I have a hard time grasping how one can logically say that one has the right to someone else's life. That is my main problem with people. When some new tax comes out to tax more of the rich to give to people they don't even know, I have a huge problem with it. I have a huge problem with people reaching into my pocket and telling me I must care for a person I do not want to care for. Yet the majority of voters, including democrat and republican, somehow get away saying that they do it so that the good of all is achieved. There is no reason why everyone deserves a "right" to health care and such if it takes away my right to manage the money I worked for just like I have no "right" to walk into a poor man's house and take all he owns. If I am to give to people I would like to do it rationally and voluntarily, not because I have a gun to my head. Especially when the money I could be giving could be going to some waste of space blowing their money on crack and alcohol while their children starve. Not all people are equals. Some people are better than others because they have worked for it. At birth, all humans are equal, but eventually all humans become individuals and begin to think with their own brain. Some make irrational decisions that lead to their destruction, others make rational decisions that lead to financial success. Some are born in an environment where the struggle to be rational and to achieve financial success is harder. If they make it out of that situation and become a successful rational business man, they completely deserve every penny they earn and have proven that they are a monumental human being.
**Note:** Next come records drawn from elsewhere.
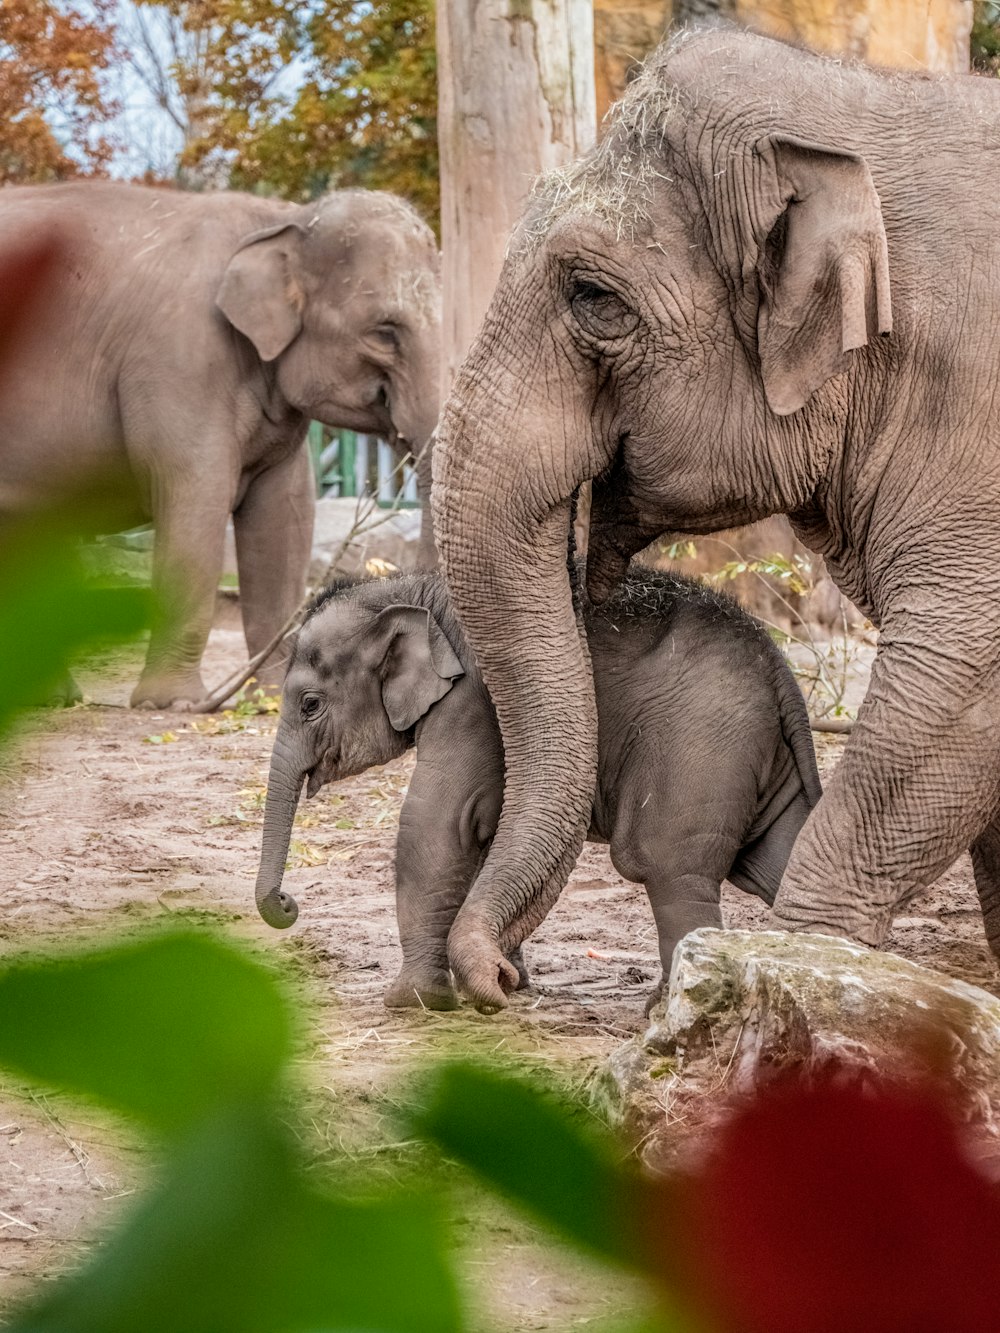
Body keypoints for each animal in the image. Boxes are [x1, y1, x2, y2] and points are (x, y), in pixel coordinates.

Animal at [0, 185, 440, 719]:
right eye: (384, 331)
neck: (285, 219)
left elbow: (284, 521)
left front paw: (269, 700)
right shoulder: (180, 361)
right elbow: (195, 505)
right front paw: (173, 703)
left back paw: (53, 699)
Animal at [252, 562, 821, 1007]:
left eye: (309, 704)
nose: (287, 903)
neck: (415, 588)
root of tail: (781, 671)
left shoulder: (471, 704)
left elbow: (439, 823)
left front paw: (414, 1001)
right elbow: (488, 830)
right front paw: (513, 982)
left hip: (697, 747)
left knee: (667, 865)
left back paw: (666, 1009)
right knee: (780, 857)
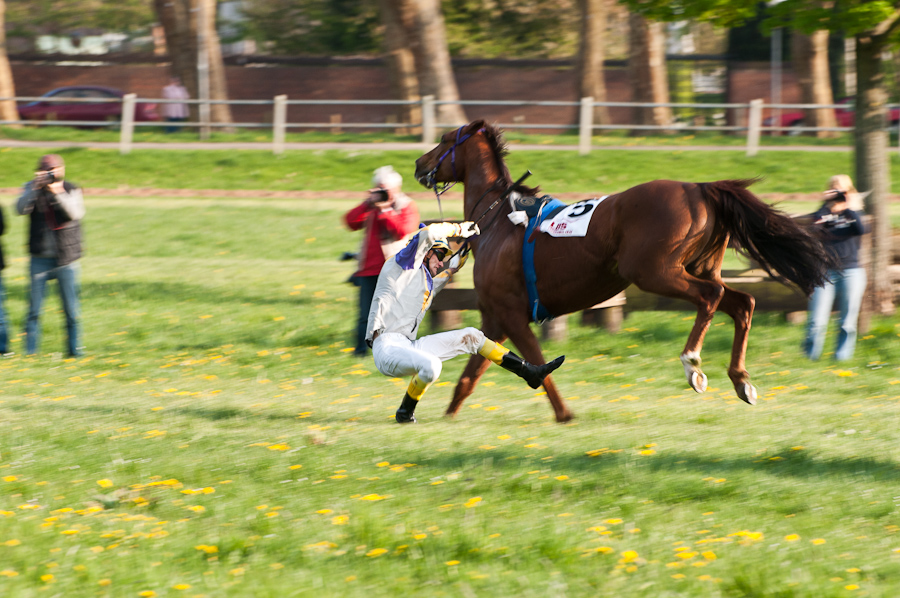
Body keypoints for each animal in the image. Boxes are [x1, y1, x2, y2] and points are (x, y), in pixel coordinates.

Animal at [414, 119, 828, 424]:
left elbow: (537, 365)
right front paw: (447, 416)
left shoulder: (512, 314)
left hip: (654, 271)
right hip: (698, 267)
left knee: (711, 297)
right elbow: (469, 377)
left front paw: (564, 414)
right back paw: (741, 379)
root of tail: (699, 188)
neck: (498, 220)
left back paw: (692, 362)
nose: (419, 164)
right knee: (741, 302)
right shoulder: (495, 317)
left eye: (445, 139)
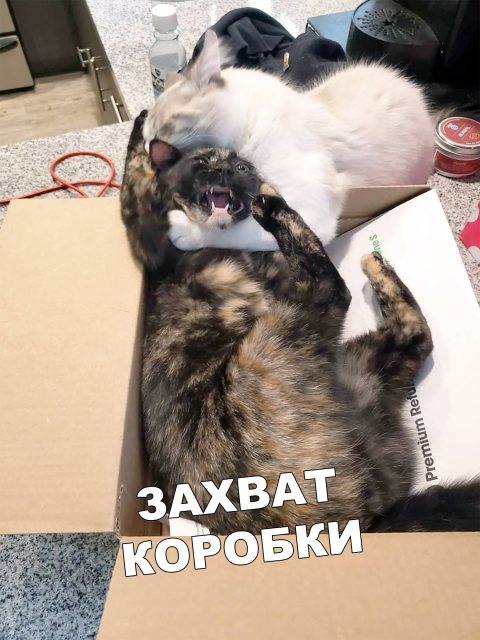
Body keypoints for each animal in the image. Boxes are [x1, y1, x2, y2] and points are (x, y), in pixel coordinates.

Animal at [122, 111, 479, 535]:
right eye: (202, 162)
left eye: (242, 164)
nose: (234, 170)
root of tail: (367, 520)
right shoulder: (146, 234)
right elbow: (132, 179)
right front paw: (140, 125)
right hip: (273, 344)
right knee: (338, 291)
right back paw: (284, 210)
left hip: (348, 357)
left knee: (410, 332)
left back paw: (370, 260)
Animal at [142, 30, 435, 253]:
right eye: (144, 136)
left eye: (161, 126)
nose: (146, 148)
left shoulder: (310, 213)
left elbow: (233, 232)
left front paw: (188, 230)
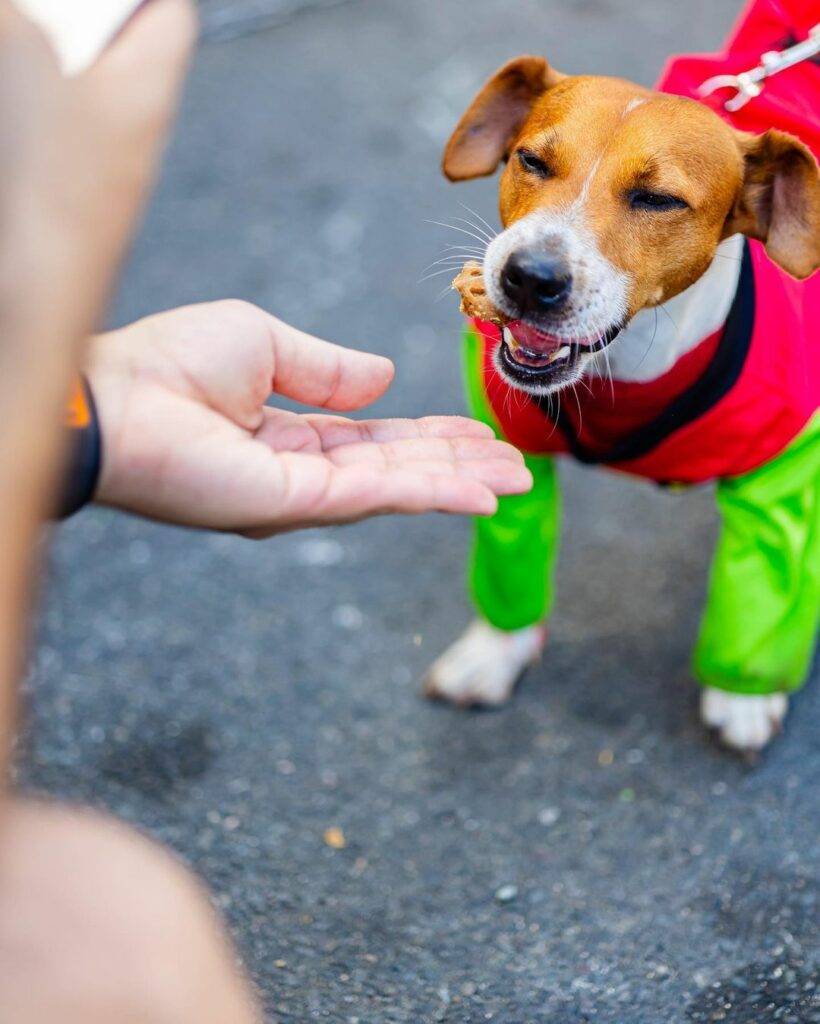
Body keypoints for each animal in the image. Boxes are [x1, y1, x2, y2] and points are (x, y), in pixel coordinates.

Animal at [425, 0, 814, 753]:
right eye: (530, 160)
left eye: (658, 200)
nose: (529, 277)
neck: (624, 369)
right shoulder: (510, 451)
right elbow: (511, 561)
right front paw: (495, 651)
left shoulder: (786, 470)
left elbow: (764, 590)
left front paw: (743, 695)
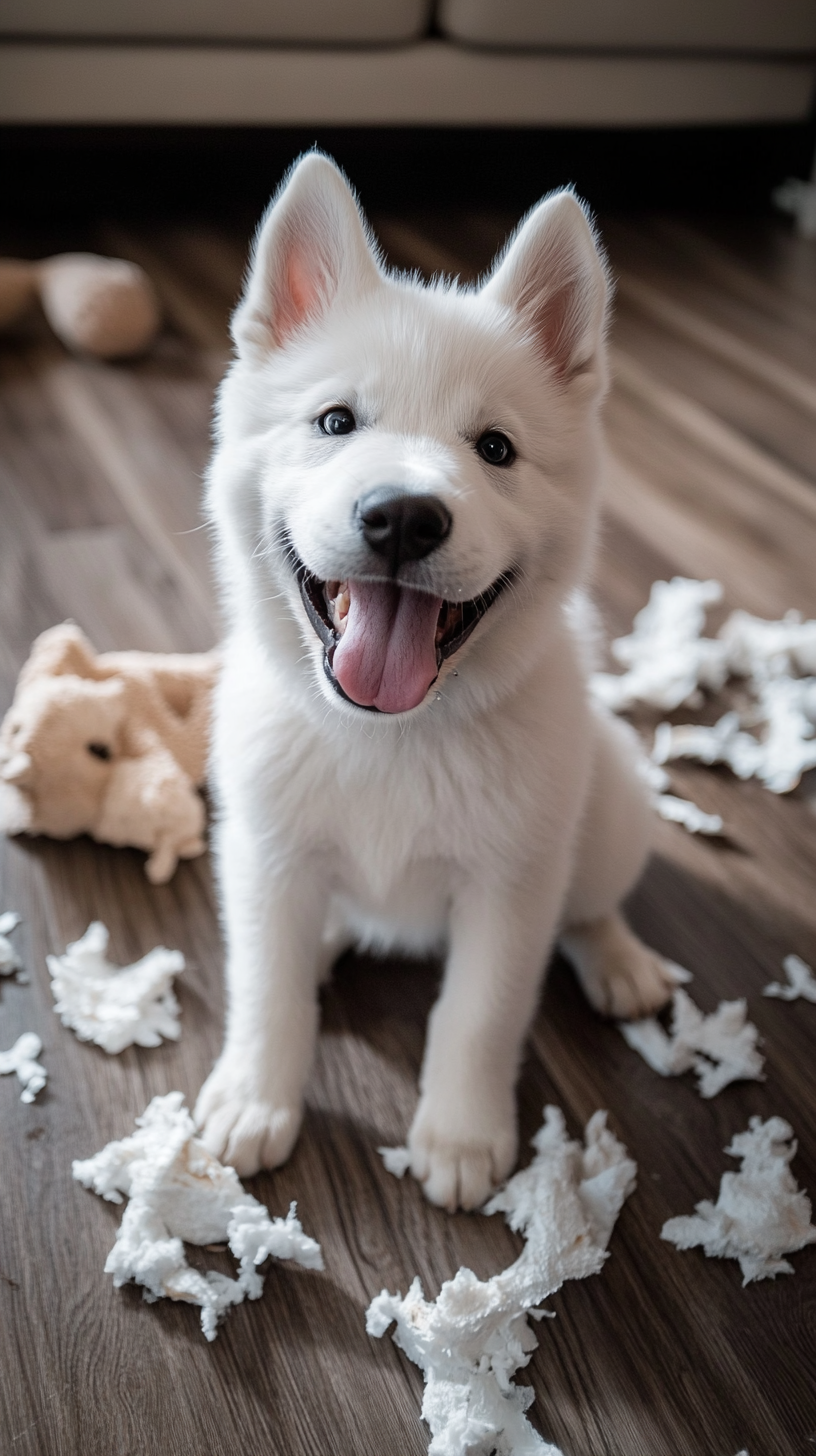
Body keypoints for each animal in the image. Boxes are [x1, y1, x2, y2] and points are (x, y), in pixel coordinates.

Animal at [198, 153, 676, 1211]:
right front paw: (254, 1097)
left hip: (608, 811)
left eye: (495, 448)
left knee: (590, 903)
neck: (390, 732)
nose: (404, 517)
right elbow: (266, 988)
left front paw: (459, 1134)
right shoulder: (267, 855)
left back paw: (619, 959)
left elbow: (479, 1013)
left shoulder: (509, 888)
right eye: (335, 422)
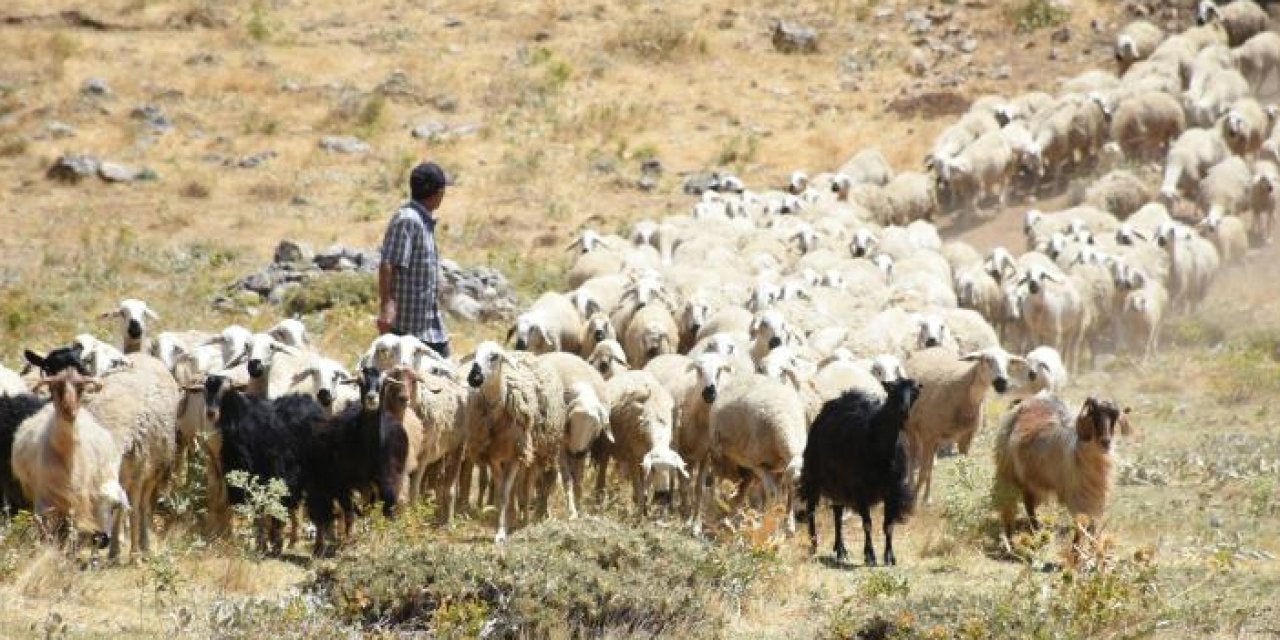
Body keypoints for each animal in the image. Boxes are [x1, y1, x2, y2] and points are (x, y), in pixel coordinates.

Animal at [10, 363, 128, 552]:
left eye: (81, 389)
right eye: (55, 387)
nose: (69, 411)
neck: (66, 454)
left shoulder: (77, 499)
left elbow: (72, 531)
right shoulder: (43, 497)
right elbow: (45, 531)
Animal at [798, 376, 921, 568]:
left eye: (915, 392)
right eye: (892, 391)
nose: (903, 412)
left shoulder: (893, 489)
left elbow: (889, 525)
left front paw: (889, 557)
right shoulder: (859, 487)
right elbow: (867, 524)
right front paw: (870, 556)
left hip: (838, 483)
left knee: (837, 513)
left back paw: (841, 550)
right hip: (814, 476)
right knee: (811, 510)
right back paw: (813, 546)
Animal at [988, 391, 1131, 552]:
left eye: (1114, 416)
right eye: (1093, 413)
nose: (1106, 442)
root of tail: (1027, 400)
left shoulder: (1095, 496)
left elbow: (1092, 526)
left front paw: (1092, 548)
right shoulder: (1079, 496)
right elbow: (1081, 525)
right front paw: (1075, 551)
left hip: (1030, 477)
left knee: (1028, 502)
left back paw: (1035, 529)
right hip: (1008, 471)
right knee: (1011, 505)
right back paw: (1011, 539)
The philosophy of altruism, believes that the crack-addicted, children-starving man and his hardworking son who ended up becoming a business man are both equals. Those who propose this philosophy believe that the hardworking business man should have to give money to his father who almost starved him to death (and granted, he also gives towards those in a familiar situation to his and etc.). Then the father can go by more crack and still be considered to be equals with his hardworking son. This is a bunch of bull****.